Music Note: Calling Mr. Mozart?

Today is the 250th birthday of Wolfgang Amadeus Mozart. Let's celebrate. The local NPR affiliate is broadcasting lots o' Mozart all day--that's good--but I have books on the mind, as usual. Do any of you wise readers out there have recommendations for a child-friendly biography for any age: the picture-book crew, middle-graders, or hip young adults? Thank you in advance.

Tiny Little Review

The anonymous blogger known as Tiny Little Librarian writes about a picture book that sounds good: One Smart Goose, by Caroline Jayne Church.  Once you read that review, you'll want to see more of TLL's site, especially her "Cast of Characters." Yes, the cast  does include quite a few of us folks known as patrons. Apparently the head of children's services at her branch, Tiny Little Librarian is blogging from a big city, but I don't know which one.

Speaking of goose books, don't forget about the classic Petunia, by Roger Duvoisin. We get a big kick out of Petunia's bad advice to her friends at the farm.

Thanks to TangognaT for the link to TLL.

In with the New, and In with the Old

Last week the author Gail Gauthier wrote a great post on the task of the lit blogger. We need not limit ourselves to writing about new releases, she points out. I wholeheartedly agree. Otherwise, we are covering the same exact ground as newspapers, magazines, and television.

Gail Gauthier writes,

Bloggers can expand the window of opportunity for book promotion from a few months to...forever. We can bring older books to new readers. We can remind readers of books they were interested in but missed in all the pandemonium of new releases. We can expose them to books they would have never considered reading without us.

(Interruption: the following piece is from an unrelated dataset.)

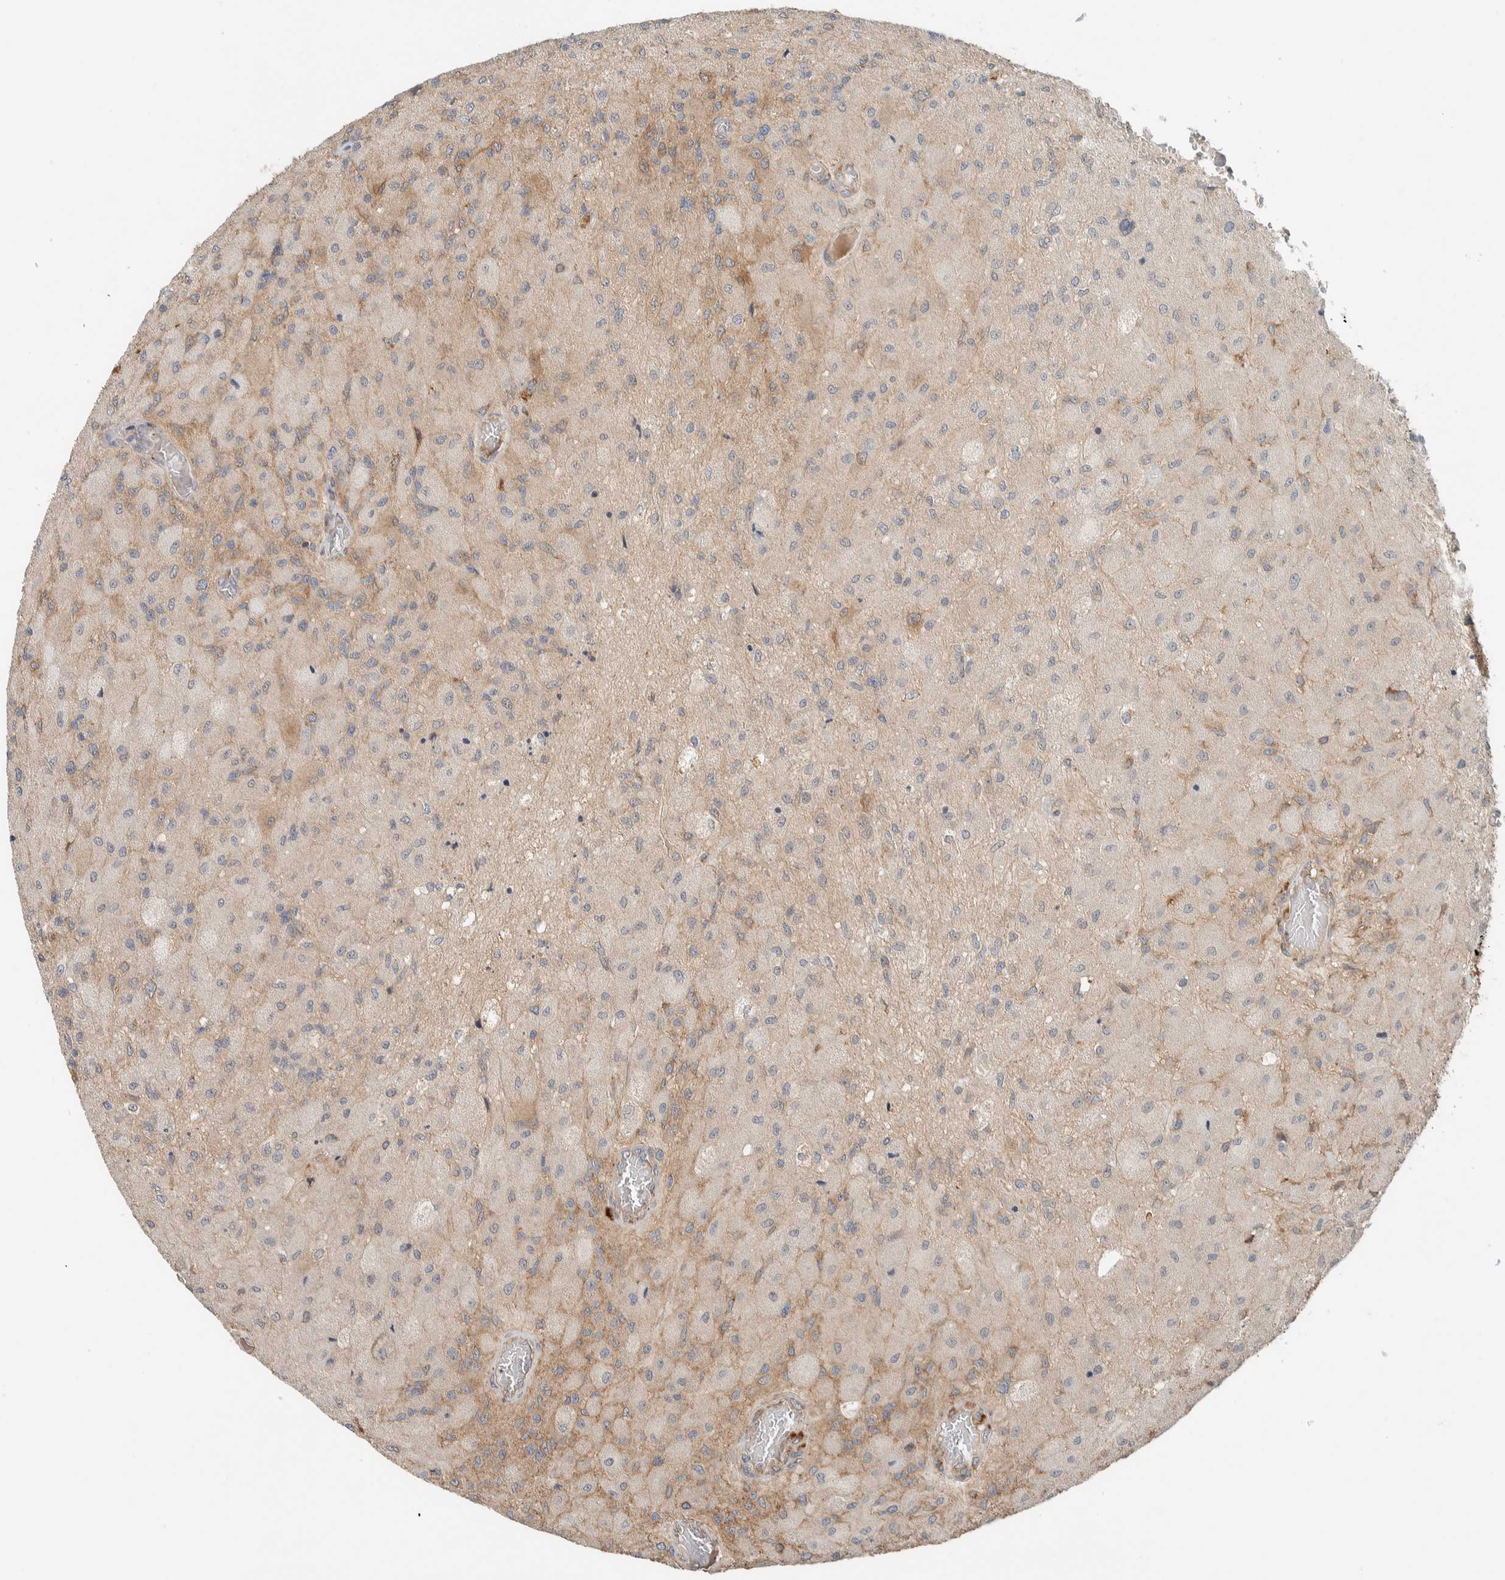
{"staining": {"intensity": "moderate", "quantity": "<25%", "location": "cytoplasmic/membranous"}, "tissue": "glioma", "cell_type": "Tumor cells", "image_type": "cancer", "snomed": [{"axis": "morphology", "description": "Normal tissue, NOS"}, {"axis": "morphology", "description": "Glioma, malignant, High grade"}, {"axis": "topography", "description": "Cerebral cortex"}], "caption": "Immunohistochemistry (IHC) (DAB) staining of human high-grade glioma (malignant) displays moderate cytoplasmic/membranous protein expression in approximately <25% of tumor cells.", "gene": "CTBP2", "patient": {"sex": "male", "age": 77}}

You can read the whole essay at Gail's blog, Original Content. Scroll down when you get there to the January 19th entry,  "A Mission for Litbloggers."

Recently I went into the Super Duper Bookstore and asked for Barbara Knutson's picture book Love and Roast Chicken, which a smaller publisher  issued last spring.  When the salesperson looked up the book on the computer, she said, "Oh. We never even ordered that one at all." I don't know if she meant the entire chain or just the one store. I do know that it's a wonderful book, and after reading Original Content, I plan to write a longer review of it here!

Name Your Fantasy. But Not Here.

Read Alert is sponsoring a contest. Name your favorite fantasy novel, and you might win a copy of  The Wand in the Word: Conversations with Writers of Fantasy, compiled and edited by Leonard S. Marcus. Written for kids ages 12 and up, this new anthology is due out in March from the U.S. publisher Candlewick.

Read Alert is the blog of the State Library of Victoria's Centre for Youth Literature, in Australia.